**Assignment**:
The result should be the lines from the one holding "mug: none [630,426,684,474]" to the end of the records below, repeated exactly. No pictures.

**Data to process**:

+ + + + + + +

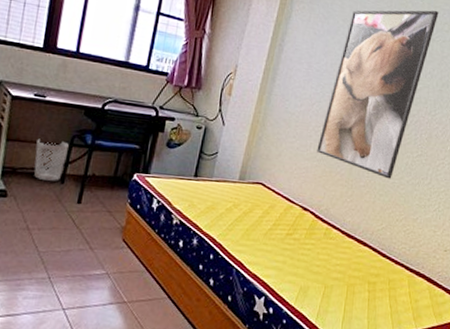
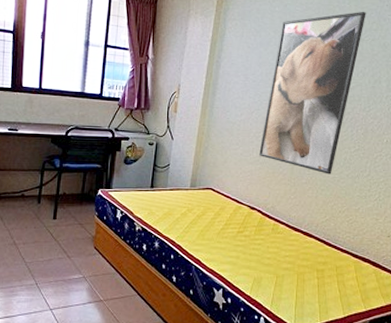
wastebasket: present [34,138,69,181] -> none [14,166,41,202]

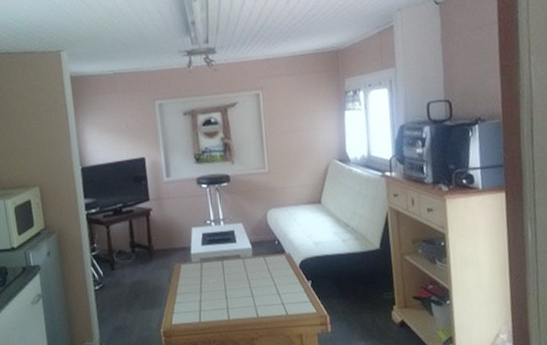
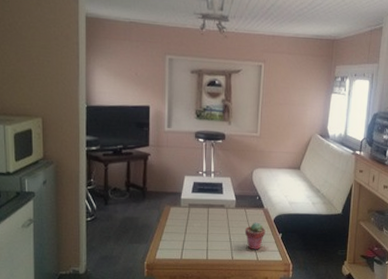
potted succulent: none [267,270,292,304] -> present [244,222,266,250]

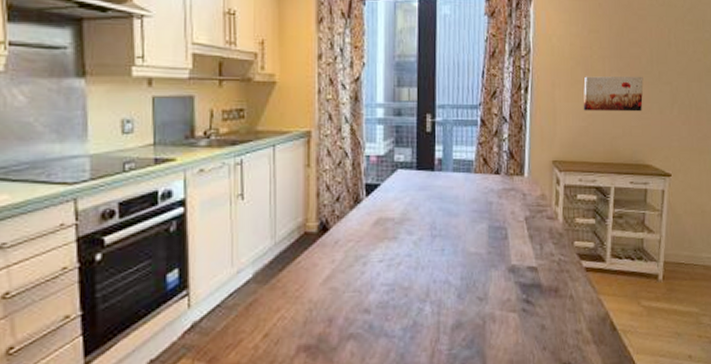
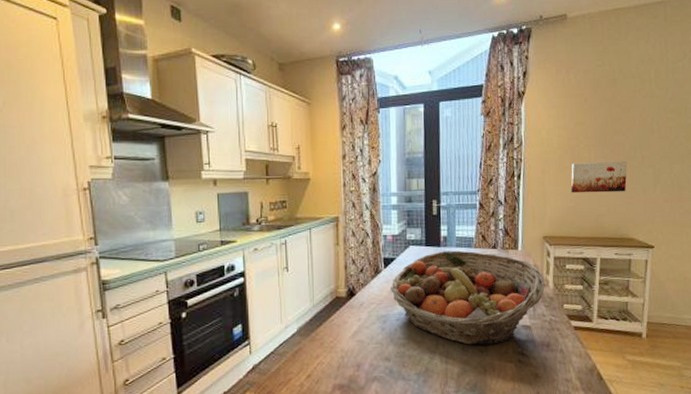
fruit basket: none [373,176,554,292] -> present [391,250,545,346]

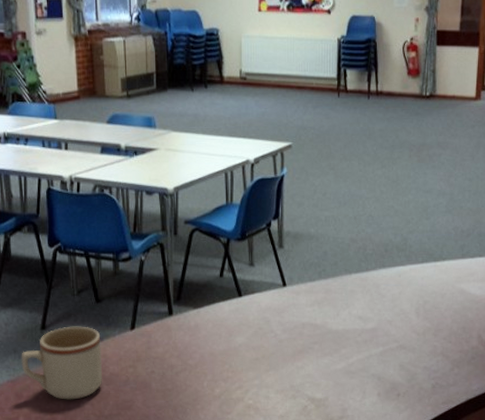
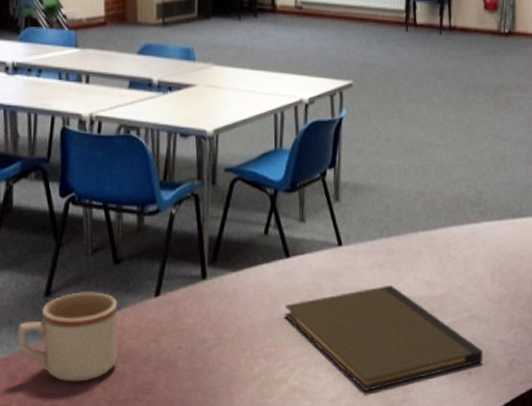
notebook: none [238,319,410,409] -> present [284,284,484,391]

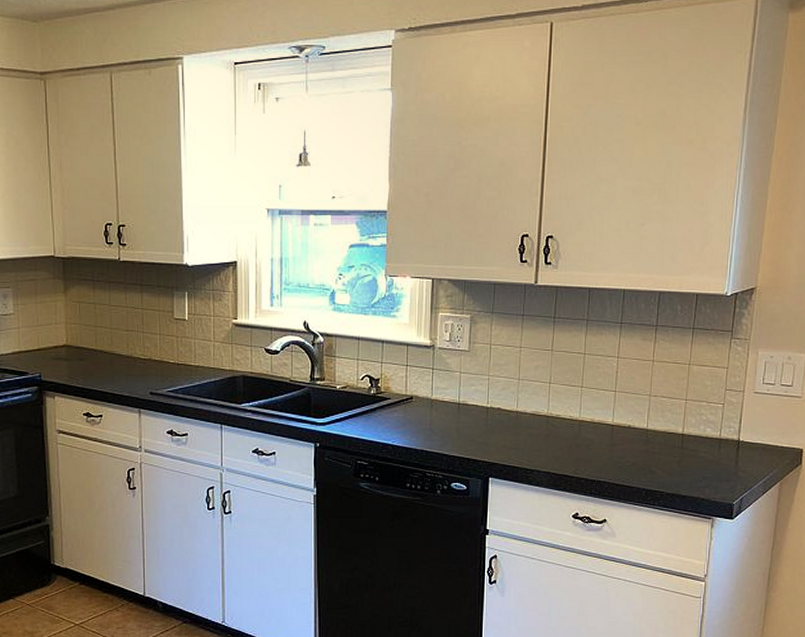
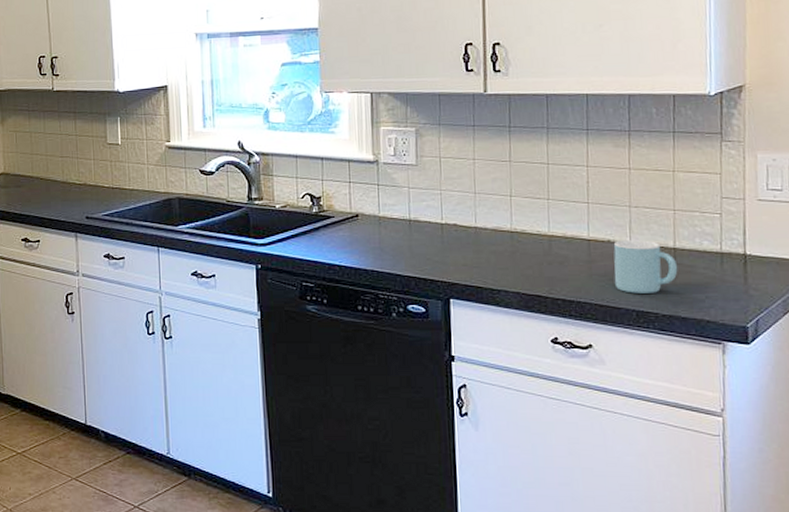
mug: none [630,426,684,474] -> present [613,240,678,293]

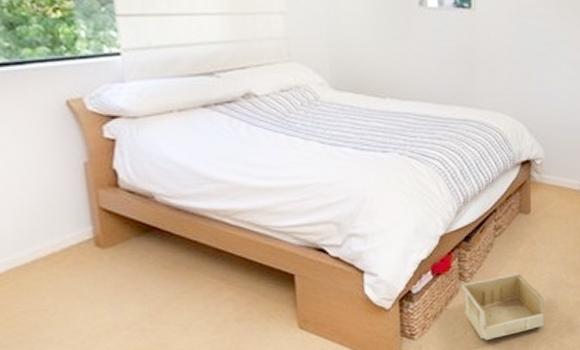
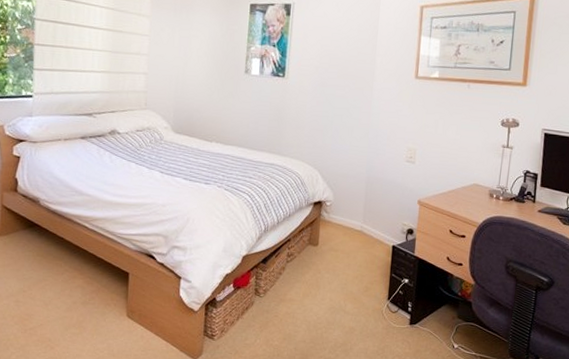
storage bin: present [462,273,546,341] -> none [256,295,325,350]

+ + + + + + +

**Output for this task**:
mug: none [630,426,684,474] -> present [613,240,678,293]

storage bin: present [462,273,546,341] -> none [256,295,325,350]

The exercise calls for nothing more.